▸ Work order 1
From the Buck stove thread, copy the passage that begins at the words "Yep the cpi" and stops after "for to long.".
▸ Work order 2
In the Buck stove thread, why did the original poster decide the new blower motor was not overheating?
▸ Work order 3
Write the next part of the Buck stove thread, picking up right after its last sentence.

▸ Document section
# Buck Stove



## knifemaker

I own a buck 2700 purchased in 1988  and recently had the blower motor go out of it. I replaced the blower motor. immediately blower would run  for maybe 1 minute then shut offf ..run 1 minute then shut off. Thought it was the CPI bar so replaced it with a brand new one.Motor still runs a minute then shuts off.Over and over. If I cover the air intake vent on the CPI  bar side,stove works fine. Anyone else have this problem? If so, please advise how you fixed it. I appreciate any help. Thank you


----------



## tfdchief

Have had a Buck 26000 for 25 years.  never had that problem.  Try putting a thermometer on your doors and find out what temps you are running.  The only thing I can think of is that you are just not burning hot enough or the motor is quitting on thermal overload (possibly because the brass sleeve bearings are so dry the motor is pulling really hard.  Let me know more.


----------



## knifemaker

I throught the same thing so I fired the stove really hot, motor would not run past low setting and would still shut off and on. Also throught
it could be the motors thermal overload, but when I covered the intake air vent on that side the cpi bar is,  the motor would continue to run so that told me
the motor wasn't over heating. I never had a bit of problems with this stove since I bought it, replaced the old cpi  flat bar 1 time, now with this new motor
it doesn't run worth a hoot and the new cpi bar doesn't fit like the old one. I don't know if you've seen the new cpi bars, but there not flat, they have 3 individual
modules that stand about 1" or so tall.

Any other advice or suggestions would be highly appreciated, I'm at my wits in with this thing.

Thank you


----------



## tfdchief

Knifemaker said:
			
		

> I throught the same thing so I fired the stove really hot, motor would not run past low setting and would still shut off and on. Also throught
> it could be the motors thermal overload, but when I covered the intake air vent on that side the cpi bar is,  the motor would continue to run so that told me
> the motor wasn't over heating. I never had a bit of problems with this stove since I bought it, replaced the old cpi  flat bar 1 time, now with this new motor
> it doesn't run worth a hoot and the new cpi bar doesn't fit like the old one. I don't know if you've seen the new cpi bars, but there not flat, they have 3 individual
> modules that stand about 1" or so tall.
> 
> Any other advice or suggestions would be highly appreciated, I'm at my wits in with this thing.
> 
> Thank you


Knifemaker, My son replaced the CPI bar in his with the new 3 thermo disc unit.  Actually, he didn't, we looked at it and ordered our own thermo discs and made one....cheaper.  It works like a new stove again.  From what you are saying and have checked out, I have to say it has to be the thermo discs are not working right.  Is it possible that you don't have them in good contact with the steel wall and they are not heating up/cooling off due to the incoming air?  That's what it sounds like since it works right when you stop the incoming cool supply air.


----------



## knifemaker

Yep the cpi is pretty expensive and once you buy one it's yours as I found out today. Place where I bought mine told me they would give me another one to try but
not my money back. Its about 100 miles from my house to the dealer so I told them I didn't know when I'd get back there, they told me they couldn't keep that other open for to long.

▸ Data extract
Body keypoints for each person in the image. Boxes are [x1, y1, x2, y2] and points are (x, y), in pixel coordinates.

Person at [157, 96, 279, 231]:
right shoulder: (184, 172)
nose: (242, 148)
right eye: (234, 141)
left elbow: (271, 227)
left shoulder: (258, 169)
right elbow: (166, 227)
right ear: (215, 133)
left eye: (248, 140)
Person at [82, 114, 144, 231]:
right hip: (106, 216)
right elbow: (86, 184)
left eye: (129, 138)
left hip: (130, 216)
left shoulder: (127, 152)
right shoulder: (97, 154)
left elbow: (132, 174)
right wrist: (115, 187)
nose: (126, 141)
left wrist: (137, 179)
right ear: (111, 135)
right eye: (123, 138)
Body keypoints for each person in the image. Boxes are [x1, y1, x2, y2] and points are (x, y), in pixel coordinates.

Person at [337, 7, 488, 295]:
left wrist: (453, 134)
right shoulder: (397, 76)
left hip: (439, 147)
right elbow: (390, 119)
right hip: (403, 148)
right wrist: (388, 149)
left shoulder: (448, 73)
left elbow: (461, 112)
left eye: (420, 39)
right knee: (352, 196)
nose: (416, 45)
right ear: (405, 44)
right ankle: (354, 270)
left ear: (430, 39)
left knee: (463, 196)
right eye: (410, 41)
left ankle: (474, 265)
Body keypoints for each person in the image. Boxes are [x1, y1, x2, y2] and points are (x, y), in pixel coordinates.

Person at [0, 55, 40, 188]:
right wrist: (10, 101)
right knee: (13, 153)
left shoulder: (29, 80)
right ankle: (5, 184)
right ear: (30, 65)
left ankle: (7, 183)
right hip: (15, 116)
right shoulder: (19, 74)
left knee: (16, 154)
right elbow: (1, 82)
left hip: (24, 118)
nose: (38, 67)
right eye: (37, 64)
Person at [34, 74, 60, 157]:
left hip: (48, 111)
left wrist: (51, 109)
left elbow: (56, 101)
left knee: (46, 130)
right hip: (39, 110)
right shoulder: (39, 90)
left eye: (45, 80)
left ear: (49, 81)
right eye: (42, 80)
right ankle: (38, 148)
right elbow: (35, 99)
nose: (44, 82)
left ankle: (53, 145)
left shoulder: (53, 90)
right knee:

▸ Output 1
Yep the cpi is pretty expensive and once you buy one it's yours as I found out today. Place where I bought mine told me they would give me another one to try but
not my money back. Its about 100 miles from my house to the dealer so I told them I didn't know when I'd get back there, they told me they couldn't keep that other open for to long.

▸ Output 2
When the intake air vent on the CPI bar side was covered, the motor kept running instead of shutting off. The poster took that as a sign that the motor wasn't overheating and that its thermal overload wasn't the cause.

▸ Output 3
I put the old cpi back on and the motor runs alright on low so I decided if I need to I'll just wire up the 2 speed switch direct and make the fan manual and illiminate the cpi bar completely.

Thank you for your help,


----------



## tfdchief

Knifemaker said:
			
		

> Yep the cpi is pretty expensive and once you buy one it's yours as I found out today. Place where I bought mine told me they would give me another one to try but
> not my money back. Its about 100 miles from my house to the dealer so I told them I didn't know when I'd get back there, they told me they couldn't keep that other open for to long.
> I put the old cpi back on and the motor runs alright on low so I decided if I need to I'll just wire up the 2 speed switch direct and make the fan manual and illiminate the cpi bar completely.
> 
> Thank you for your help,


Knifemaker, Really, I would do whatever it takes to get the 3 speed thermostat working.  The buck does not work well without it.  My son first replaced his CPI bar with the buck recommended single control reostat and that was horrible.  the stove heats up and the fan speed stays the same.  When the 3 speed thermostat is working properly it selects the fan speed needed for the temp of the stove/fire and works great.  Without it, if the fire gets real hot the stove temp climbs and you can't stop it.  The buck was designed very well.  Altering that causes problems that I have directly experienced.  TRUST ME, YOU WANT TO PUT IT BACK RIGHT!  http://www.servicesales.com/stove_parts/buck_parts.html - This site is pretty easy to deal with, you can't order directly online, but just call them and they will send you whatever you need.  Let me know if I can help otherwise.


----------



## mcguirjf

tfdchief - do you have the part numbers and where to purchase those thermal disks?

From my searching of the internet they have multiple names, thermal pucks, snap pucks, thermal switch, etc.  Found a couple locations in the internet that sell these items such as Amazon, Senasys, Thermo-disk.  

The problem I'm having is that I can't find any with 3 prong configuration for the high and medium speeds.  From the wiring schematic the low speed thermal switch utilizes a 2 prong configuration.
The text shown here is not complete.